**Provided material:**
* * *
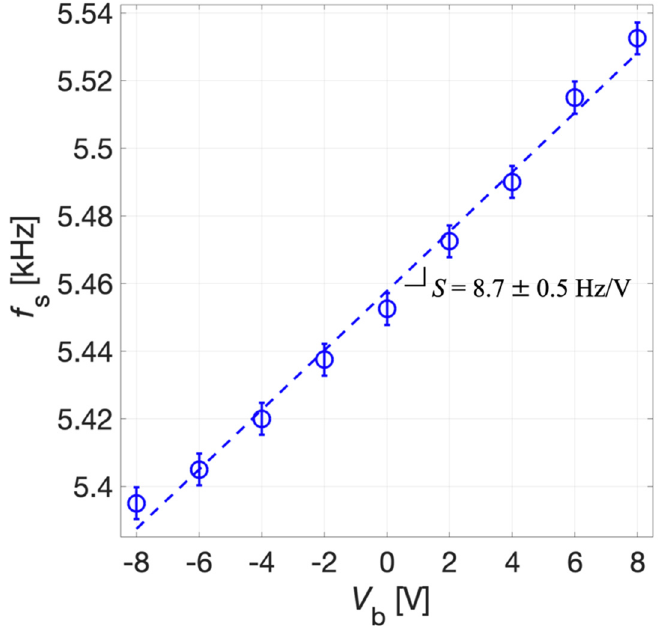
Figure 16. Measured series resonant frequency f s (circles) and linear fitting (dotted line) as a function of V b . The error bars extend one standard deviation σ on each side of the experimental data.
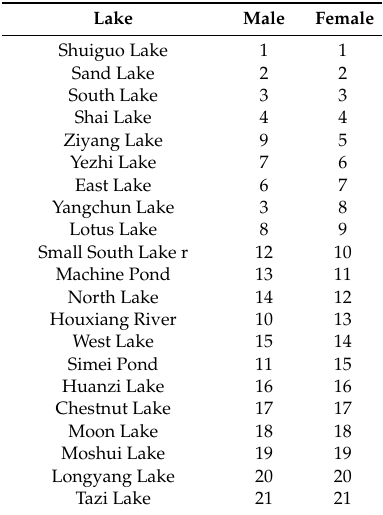
Figure 7. Ranking of the check-in point density of users of di ff erent genders: ( a ) Male; ( b ) female. Table 3. Lake density ranking by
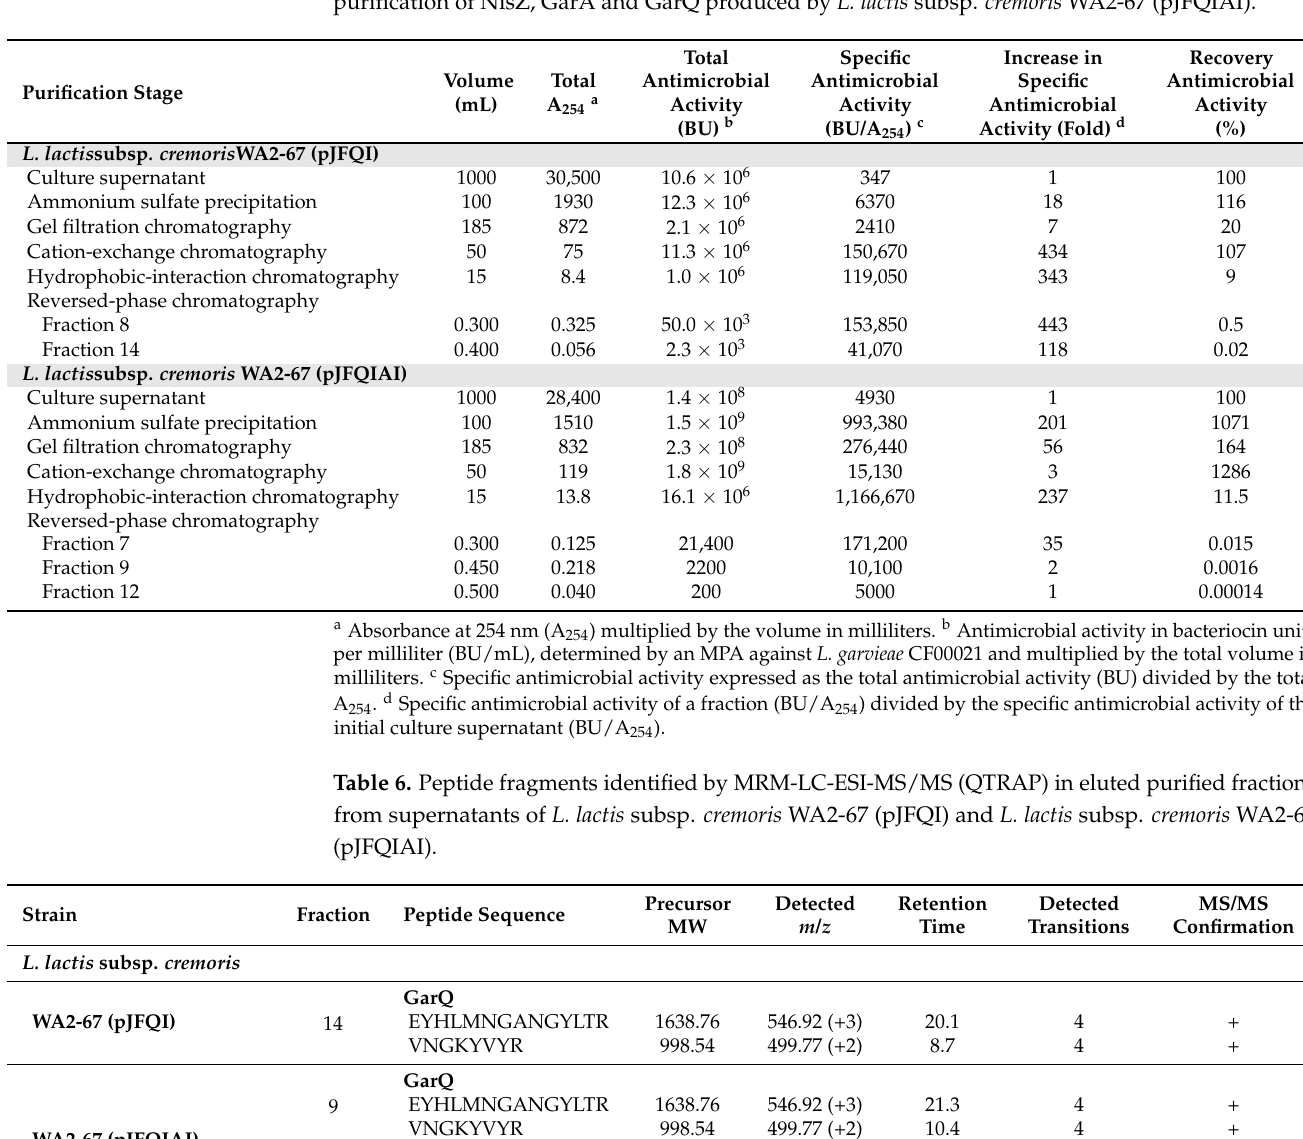
Table 5. Purification of NisZ and GarQ produced by L. lactis subsp. cremoris WA2-67 (pJFQI) and purification of NisZ, GarA and GarQ produced by L. lactis subsp. cremoris WA2-67 (pJFQIAI).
* * *
**Exercise details:** Output the data above without changes, apart from leaving out the pictures.

**Written answer:**
Figure 16. Measured series resonant frequency f s (circles) and linear fitting (dotted line) as a function of V b . The error bars extend one standard deviation σ on each side of the experimental data.
Figure 7. Ranking of the check-in point density of users of di ff erent genders: ( a ) Male; ( b ) female. Table 3. Lake density ranking by
Table 5. Purification of NisZ and GarQ produced by L. lactis subsp. cremoris WA2-67 (pJFQI) and purification of NisZ, GarA and GarQ produced by L. lactis subsp. cremoris WA2-67 (pJFQIAI).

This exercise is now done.